WHAT IS REQUIRED: Repeat everything in the listing from the line containing "text 7.07 , 32.32 , 24 [118, 779, 1122, 808]" down to the line containing "text 7.07 , 43.43", both included, with each line unchanged.
::::
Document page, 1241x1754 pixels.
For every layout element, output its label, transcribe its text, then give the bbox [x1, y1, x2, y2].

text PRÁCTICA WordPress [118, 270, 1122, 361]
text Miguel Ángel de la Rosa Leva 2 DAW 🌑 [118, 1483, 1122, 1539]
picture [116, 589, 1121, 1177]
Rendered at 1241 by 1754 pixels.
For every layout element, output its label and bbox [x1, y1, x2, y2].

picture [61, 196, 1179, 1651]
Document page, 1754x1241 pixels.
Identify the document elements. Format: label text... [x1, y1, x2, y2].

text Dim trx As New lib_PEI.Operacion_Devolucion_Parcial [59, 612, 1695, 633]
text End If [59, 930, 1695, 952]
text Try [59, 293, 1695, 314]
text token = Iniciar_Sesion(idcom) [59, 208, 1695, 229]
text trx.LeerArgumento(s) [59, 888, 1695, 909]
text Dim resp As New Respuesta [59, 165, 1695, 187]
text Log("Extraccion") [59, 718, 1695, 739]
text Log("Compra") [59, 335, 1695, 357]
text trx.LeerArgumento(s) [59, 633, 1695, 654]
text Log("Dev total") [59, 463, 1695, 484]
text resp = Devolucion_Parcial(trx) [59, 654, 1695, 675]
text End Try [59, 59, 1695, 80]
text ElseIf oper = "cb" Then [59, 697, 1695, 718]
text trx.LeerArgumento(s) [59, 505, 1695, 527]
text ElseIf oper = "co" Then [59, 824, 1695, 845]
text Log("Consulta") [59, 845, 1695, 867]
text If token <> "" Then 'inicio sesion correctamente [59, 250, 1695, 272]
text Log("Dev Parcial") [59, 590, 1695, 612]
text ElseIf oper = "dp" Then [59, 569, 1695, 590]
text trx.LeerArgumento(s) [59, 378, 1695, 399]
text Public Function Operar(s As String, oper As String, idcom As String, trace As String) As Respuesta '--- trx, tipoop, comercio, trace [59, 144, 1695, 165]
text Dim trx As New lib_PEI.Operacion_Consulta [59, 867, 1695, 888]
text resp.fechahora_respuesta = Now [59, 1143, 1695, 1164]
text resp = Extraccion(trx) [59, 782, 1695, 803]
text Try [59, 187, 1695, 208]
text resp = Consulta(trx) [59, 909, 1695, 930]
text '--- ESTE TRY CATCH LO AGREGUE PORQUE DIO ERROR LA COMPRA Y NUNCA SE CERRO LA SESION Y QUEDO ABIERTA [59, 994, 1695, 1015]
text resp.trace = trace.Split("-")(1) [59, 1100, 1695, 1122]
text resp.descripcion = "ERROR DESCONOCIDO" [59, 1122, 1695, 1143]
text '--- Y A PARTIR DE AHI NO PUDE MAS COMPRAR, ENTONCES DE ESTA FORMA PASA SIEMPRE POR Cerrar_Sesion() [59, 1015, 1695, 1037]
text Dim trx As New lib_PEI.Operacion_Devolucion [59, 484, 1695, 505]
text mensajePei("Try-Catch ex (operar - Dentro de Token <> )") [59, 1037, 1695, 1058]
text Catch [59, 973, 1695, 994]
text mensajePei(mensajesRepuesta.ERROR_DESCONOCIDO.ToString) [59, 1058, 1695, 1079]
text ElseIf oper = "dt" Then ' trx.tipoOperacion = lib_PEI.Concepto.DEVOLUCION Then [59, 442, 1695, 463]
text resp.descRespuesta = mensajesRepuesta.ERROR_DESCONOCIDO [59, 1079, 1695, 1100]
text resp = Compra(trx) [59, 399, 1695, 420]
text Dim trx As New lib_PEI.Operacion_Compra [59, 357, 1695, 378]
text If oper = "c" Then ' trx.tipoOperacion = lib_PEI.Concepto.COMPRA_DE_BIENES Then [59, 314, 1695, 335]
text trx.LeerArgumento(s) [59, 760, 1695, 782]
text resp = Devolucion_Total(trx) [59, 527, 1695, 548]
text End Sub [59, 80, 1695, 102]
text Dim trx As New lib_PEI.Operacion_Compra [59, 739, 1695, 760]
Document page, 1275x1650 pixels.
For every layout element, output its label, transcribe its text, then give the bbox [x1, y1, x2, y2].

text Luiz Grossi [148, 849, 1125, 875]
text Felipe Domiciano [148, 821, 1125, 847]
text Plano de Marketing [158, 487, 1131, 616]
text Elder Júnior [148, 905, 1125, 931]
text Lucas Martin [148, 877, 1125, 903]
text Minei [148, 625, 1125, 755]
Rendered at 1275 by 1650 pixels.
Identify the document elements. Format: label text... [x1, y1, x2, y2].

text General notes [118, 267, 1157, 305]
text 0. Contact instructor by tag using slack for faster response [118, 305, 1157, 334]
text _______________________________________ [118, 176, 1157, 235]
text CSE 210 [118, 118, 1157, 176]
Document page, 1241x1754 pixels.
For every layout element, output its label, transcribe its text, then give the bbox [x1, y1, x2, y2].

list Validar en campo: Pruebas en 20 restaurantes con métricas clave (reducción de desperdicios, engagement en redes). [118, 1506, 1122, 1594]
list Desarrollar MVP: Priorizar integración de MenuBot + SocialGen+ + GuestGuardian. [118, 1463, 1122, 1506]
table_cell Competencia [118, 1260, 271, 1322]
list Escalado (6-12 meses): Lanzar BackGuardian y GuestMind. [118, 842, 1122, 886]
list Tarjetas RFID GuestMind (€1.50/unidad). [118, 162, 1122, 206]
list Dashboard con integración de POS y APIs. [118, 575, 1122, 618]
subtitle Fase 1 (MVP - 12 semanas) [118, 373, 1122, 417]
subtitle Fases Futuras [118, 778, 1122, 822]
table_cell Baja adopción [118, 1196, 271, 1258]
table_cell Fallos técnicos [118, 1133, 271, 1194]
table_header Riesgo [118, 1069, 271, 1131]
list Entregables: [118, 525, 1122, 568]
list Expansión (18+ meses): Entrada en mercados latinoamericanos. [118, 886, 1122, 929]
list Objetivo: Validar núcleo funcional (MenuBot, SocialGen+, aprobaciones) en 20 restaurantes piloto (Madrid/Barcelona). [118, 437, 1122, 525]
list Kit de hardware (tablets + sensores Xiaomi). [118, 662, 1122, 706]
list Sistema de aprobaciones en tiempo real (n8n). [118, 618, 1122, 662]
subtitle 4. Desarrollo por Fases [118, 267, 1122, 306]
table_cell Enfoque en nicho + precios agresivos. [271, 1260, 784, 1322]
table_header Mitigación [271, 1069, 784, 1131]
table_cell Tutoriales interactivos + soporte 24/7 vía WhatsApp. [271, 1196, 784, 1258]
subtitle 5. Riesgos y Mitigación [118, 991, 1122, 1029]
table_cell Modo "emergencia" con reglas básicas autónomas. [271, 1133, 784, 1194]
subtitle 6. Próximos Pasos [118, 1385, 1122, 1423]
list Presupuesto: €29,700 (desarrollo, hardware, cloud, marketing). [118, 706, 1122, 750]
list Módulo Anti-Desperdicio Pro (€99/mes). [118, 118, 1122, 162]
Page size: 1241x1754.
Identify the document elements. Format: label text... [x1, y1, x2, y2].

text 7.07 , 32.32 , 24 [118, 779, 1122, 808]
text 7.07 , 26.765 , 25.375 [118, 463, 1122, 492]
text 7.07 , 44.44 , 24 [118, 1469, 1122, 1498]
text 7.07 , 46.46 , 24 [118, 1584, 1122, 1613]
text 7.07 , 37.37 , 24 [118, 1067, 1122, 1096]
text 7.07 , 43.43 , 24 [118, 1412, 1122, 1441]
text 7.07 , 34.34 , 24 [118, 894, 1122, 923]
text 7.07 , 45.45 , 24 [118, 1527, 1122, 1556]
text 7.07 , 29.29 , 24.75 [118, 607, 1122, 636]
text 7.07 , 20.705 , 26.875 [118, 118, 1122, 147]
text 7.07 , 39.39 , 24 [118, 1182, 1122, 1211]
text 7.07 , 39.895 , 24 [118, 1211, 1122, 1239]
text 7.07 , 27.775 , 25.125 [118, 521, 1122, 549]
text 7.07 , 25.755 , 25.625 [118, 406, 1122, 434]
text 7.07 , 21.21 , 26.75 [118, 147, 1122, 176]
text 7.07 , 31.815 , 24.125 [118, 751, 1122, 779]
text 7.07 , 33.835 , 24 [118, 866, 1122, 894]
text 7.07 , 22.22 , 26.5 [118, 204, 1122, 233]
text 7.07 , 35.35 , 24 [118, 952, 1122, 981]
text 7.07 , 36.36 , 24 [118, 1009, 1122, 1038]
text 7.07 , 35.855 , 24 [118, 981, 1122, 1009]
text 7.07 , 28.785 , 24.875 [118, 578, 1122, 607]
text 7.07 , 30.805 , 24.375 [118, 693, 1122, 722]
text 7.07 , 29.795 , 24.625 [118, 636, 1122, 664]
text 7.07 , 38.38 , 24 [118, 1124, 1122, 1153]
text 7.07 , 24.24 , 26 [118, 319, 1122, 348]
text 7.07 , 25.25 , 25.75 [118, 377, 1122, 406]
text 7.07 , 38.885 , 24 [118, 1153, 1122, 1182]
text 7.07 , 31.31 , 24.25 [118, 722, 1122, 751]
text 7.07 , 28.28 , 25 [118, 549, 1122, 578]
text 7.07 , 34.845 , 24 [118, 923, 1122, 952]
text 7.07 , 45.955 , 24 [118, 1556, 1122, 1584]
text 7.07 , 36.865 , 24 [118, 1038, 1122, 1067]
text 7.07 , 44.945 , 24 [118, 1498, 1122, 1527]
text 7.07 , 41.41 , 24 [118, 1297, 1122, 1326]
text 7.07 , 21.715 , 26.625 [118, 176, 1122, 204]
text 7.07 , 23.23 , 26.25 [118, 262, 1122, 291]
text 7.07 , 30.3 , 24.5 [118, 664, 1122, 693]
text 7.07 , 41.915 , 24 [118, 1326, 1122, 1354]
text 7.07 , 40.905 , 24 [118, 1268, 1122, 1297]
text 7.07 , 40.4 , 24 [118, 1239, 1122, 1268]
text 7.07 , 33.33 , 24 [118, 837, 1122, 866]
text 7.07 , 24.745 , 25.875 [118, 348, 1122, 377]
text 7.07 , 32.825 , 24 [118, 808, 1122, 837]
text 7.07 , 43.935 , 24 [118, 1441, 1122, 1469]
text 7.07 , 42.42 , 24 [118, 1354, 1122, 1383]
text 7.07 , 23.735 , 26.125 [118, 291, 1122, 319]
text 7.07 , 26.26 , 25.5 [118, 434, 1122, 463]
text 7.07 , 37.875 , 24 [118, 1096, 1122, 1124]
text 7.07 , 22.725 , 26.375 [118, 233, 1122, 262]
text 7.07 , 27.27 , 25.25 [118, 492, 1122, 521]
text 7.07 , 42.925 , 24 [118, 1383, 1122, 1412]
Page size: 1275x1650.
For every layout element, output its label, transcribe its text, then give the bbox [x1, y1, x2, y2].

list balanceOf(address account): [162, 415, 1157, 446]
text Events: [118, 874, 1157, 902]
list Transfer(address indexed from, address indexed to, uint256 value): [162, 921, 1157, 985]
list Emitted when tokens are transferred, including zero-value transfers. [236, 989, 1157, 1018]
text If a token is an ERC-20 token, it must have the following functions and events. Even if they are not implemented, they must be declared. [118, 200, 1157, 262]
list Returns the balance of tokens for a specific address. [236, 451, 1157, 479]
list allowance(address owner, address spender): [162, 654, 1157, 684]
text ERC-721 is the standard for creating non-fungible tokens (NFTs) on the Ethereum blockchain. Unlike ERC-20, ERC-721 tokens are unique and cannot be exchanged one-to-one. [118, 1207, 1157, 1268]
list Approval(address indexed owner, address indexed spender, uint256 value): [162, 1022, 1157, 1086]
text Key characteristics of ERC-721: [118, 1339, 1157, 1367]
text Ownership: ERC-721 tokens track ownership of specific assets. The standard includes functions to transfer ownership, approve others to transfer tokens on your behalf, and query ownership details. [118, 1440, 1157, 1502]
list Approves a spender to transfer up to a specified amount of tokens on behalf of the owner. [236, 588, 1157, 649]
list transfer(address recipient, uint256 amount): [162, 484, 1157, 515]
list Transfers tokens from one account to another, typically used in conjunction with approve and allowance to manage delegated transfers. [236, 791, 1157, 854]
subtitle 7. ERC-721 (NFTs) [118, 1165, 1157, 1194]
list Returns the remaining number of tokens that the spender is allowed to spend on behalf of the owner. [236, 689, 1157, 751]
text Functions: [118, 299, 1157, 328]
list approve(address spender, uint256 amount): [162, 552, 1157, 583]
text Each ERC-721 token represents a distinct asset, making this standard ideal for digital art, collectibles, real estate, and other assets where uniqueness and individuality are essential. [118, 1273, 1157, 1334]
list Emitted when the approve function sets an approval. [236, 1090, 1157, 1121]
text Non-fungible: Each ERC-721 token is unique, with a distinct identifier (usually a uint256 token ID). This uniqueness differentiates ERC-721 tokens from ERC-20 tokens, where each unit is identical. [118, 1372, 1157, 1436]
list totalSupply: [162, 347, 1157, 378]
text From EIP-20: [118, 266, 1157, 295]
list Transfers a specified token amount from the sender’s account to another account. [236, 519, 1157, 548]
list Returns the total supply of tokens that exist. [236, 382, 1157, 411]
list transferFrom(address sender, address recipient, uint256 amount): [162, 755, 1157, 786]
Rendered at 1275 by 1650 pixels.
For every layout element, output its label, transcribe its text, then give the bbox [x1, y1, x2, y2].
::::
SOLUTION TO THIS PROBLEM:
text 7.07 , 32.32 , 24 [118, 779, 1122, 808]
text 7.07 , 26.765 , 25.375 [118, 463, 1122, 492]
text 7.07 , 44.44 , 24 [118, 1469, 1122, 1498]
text 7.07 , 46.46 , 24 [118, 1584, 1122, 1613]
text 7.07 , 37.37 , 24 [118, 1067, 1122, 1096]
text 7.07 , 43.43 , 24 [118, 1412, 1122, 1441]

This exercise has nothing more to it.